What "Natural" Means

A dear friend of mine recently gave birth to her second child via c-section. Her first child was born this way after a long and unproductive labor, and she dearly wanted an HBAC (HomeBirth After Cesarean). She found a midwife who had experience with HBACs, who was a master herbalist and able to supply her with herbs that would help tone and prepare her body to labor better this time: but after 32 hours of labor and only minimal dialation, they realized that a second surgical birth was the only option. She is an advocate for homebirth and natural birth, so this has been a major blow to her.

A year ago another friend of mine gave birth to her second child. Her first birth experience had been traumatic, and she ended up not being able to breastfeed her child. The subsequent years left her feeling that her failure to breastfeed stemmed from lack of education and lack of support, and she was determined to not repeat those things. She studied extensively, and when birth time came she surrounded herself with lactation consultants and experienced breastfeeders. In the first hours after birth, the baby struggled to nurse. In subsequent days, my friend pumped to try to bring in her milk and boost her supply, friends tried nursing the baby to help her (the baby) learn proper technique, and my friend referred to everything she had learned in her her studies. By a couple of weeks old, the baby was losing weight and becoming sick, so my friend finally relented and began to feed her baby formula. Many of us donated breastmilk to her, but that baby has hever been able to really breastfeed.

Are these mothers failures? NO! Are they less natural than the mother who has a successful homebirth or who breastfeeds for 3 years? NO! Because occasionally (very occasionally) nature doesn't allow 'natural' to happen. So one of my friends nurses her baby with a bottle...she holds her little one close, rocks her, talks to her, looks in her eyes, bonds with her...and feeds her the best things she can via a bottle. My other friend chose a hospital that would support co-sleeping and skin-to-skin contact, had a spinal rather than a general so that she could be awake to see her daughter immediately when she was born, and nursed her soon thereafter. These mothers are not any less 'natural mothers' than the uber-crunchy hippie moms who give birth unattended in the woods or breastfeed two or three kids at a time. They are mothers who have been dealt a harder hand, but who are still doing everything they can for their kids, based on what they've got to work with.

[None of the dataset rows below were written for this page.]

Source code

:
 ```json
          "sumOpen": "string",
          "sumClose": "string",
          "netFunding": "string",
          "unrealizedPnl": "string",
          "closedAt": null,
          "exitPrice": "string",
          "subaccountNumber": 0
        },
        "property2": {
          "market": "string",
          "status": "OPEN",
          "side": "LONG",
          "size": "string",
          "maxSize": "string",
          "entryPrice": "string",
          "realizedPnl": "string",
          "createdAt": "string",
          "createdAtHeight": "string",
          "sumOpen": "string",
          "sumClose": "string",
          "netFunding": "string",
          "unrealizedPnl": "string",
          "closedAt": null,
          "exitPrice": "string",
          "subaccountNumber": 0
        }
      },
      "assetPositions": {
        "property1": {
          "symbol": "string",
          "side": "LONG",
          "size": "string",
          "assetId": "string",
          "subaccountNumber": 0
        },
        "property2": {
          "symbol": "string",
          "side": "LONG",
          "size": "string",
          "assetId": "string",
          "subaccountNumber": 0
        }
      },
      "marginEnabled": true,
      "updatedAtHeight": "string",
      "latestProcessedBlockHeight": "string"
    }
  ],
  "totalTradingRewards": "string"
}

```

My hat goes off to you ladies, Alisa and Chandelle. It's a hard thing to take, but you are handling it beautifully. I hope I can continue to support you however I can.

2 comments:

Anonymous said...

Awesome post, Jenni. I tried to write something similar to this in a comment on Alisa's blog, but it was entirely too late and nothing was coming out right and I think I ended up just deleting the whole thing. So I'm glad you did it!

Jessica said...

These are the instances in which we can be grateful for technology and advances in medicine that give us options and our babies life.